Writing in 1963 of her experiences at St. Joseph's in London, Cicely Saunders reported that 90% of her patients died within three months. 1 In 1967, when St. Christopher's Hospice opened, medical oncological treatment was, by today's standards, primitive. 2 The mainstay of analgesia at that time was the Bromptom Cocktail/Mixture, a variable, but undoubtedly delicious, cocktail of morphine or heroin, gin or ethyl alcohol, cocaine and chlorpromazine; the opioid as the essential analgesic ingredient was not identified by Melzak and colleagues until 1979. 3 If there has ever been a time when it was permissible to refer to palliative patients, that was it, but that time has passed.

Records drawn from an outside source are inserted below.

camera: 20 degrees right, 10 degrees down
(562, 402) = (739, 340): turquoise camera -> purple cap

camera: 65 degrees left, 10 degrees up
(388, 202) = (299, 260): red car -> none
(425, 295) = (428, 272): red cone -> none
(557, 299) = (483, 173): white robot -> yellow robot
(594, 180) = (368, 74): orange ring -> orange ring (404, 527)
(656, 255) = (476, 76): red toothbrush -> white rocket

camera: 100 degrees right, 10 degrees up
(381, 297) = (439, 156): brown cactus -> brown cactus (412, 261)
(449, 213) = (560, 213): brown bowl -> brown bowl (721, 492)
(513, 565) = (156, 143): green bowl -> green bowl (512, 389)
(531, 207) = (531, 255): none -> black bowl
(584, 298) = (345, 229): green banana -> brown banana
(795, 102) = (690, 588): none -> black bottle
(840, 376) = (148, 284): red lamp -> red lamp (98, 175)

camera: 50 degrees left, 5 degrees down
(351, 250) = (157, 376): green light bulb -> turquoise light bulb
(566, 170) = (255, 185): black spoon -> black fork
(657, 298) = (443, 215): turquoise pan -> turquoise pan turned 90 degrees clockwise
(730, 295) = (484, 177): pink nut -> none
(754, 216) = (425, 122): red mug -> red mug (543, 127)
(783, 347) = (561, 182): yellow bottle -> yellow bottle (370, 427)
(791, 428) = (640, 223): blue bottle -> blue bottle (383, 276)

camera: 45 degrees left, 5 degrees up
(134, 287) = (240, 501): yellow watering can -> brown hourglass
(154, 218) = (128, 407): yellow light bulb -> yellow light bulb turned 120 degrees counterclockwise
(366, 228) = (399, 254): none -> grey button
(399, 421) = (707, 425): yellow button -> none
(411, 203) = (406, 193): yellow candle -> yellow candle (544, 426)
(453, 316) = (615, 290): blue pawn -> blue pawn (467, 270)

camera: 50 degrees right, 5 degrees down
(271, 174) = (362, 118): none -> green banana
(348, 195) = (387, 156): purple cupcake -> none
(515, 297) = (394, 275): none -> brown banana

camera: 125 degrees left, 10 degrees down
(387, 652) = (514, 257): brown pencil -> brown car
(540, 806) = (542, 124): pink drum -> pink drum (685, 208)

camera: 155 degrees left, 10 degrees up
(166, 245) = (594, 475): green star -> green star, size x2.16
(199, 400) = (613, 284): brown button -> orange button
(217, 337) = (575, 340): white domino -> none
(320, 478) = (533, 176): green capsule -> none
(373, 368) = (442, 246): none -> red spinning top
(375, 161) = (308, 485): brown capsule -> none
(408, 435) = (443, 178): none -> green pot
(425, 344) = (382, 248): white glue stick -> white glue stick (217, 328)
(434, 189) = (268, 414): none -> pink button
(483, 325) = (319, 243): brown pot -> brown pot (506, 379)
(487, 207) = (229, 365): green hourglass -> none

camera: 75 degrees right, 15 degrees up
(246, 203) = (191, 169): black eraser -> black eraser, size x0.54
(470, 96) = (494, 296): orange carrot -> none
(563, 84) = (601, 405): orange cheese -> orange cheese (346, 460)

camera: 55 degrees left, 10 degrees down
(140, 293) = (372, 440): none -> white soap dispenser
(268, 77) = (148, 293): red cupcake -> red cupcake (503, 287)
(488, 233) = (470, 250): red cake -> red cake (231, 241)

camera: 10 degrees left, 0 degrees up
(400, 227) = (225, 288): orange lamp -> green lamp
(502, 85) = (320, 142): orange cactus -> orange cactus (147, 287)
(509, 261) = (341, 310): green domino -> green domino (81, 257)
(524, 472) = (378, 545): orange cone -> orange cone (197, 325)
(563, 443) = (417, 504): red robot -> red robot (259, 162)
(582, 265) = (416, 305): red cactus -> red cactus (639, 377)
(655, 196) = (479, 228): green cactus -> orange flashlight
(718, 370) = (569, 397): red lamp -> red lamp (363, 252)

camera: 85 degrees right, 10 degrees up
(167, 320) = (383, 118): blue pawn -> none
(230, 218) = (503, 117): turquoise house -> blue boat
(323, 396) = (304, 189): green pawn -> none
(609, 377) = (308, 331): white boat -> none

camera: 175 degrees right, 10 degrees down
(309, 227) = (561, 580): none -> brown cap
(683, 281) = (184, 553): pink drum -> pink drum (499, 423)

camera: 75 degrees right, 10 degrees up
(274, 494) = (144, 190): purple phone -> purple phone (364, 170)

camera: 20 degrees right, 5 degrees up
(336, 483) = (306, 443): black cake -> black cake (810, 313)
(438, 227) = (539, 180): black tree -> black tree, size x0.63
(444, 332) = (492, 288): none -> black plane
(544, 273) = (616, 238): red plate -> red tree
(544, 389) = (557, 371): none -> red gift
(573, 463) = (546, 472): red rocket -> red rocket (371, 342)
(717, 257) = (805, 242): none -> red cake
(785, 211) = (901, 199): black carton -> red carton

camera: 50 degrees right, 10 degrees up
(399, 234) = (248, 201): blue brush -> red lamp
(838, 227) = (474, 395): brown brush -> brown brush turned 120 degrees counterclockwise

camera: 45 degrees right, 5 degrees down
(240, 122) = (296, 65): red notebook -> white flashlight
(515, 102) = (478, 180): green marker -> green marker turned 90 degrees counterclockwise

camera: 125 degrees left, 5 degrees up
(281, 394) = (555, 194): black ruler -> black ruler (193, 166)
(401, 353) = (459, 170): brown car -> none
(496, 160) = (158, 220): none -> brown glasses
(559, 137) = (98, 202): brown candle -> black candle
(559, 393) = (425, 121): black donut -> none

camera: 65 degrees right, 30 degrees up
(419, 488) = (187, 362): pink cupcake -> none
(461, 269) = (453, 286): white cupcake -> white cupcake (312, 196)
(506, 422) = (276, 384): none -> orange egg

Since that time, oncological treatment and disease trajectories have changed beyond recognition, with some cancers becoming chronic diseases, breast and prostate for example. Patients with cancer now live with comorbidities, which require management in their own right, heart failure or COPD; indeed, as palliative medicine expands into the field of nonmalignant disease, the border between palliative medicine and, for want of a better term, curative medicine, becomes increasingly difficult to discern.
Patients known to a palliative care service are palliative only in regard to the disease, which is considered to require intervention by the palliative care service; palliative care and curative care can and should run in parallel when required; while treatment can be palliative, patients in their wholeness cannot. Great care must be taken to ensure that acutely ill patients known to a palliative care service are not denied access to appropriate curative care; palliative care is not uncommonly misinterpreted as terminal care. Referring to people as palliative places this in jeopardy, something with which all palliative care physicians will have struggled and will have witnessed.
In 2008 Geoffrey Hanks, writing as editor-in-chief of the journal Palliative Medicine, described the term palliative patient as a “solecism” that failed to recognize the complexity of the practice of palliative medicine based on “four elements of continuing care: symptom control, rehabilitation, continuity of care and terminal care.” Furthermore, he indicated his intention to expunge the term from the journal of which he was editor-in-chief; 4 maybe it is time for the Journal of Palliative Medicine to follow suit.
The views expressed here are my own and may not reflect the views of my employing organization; although I hope that they do.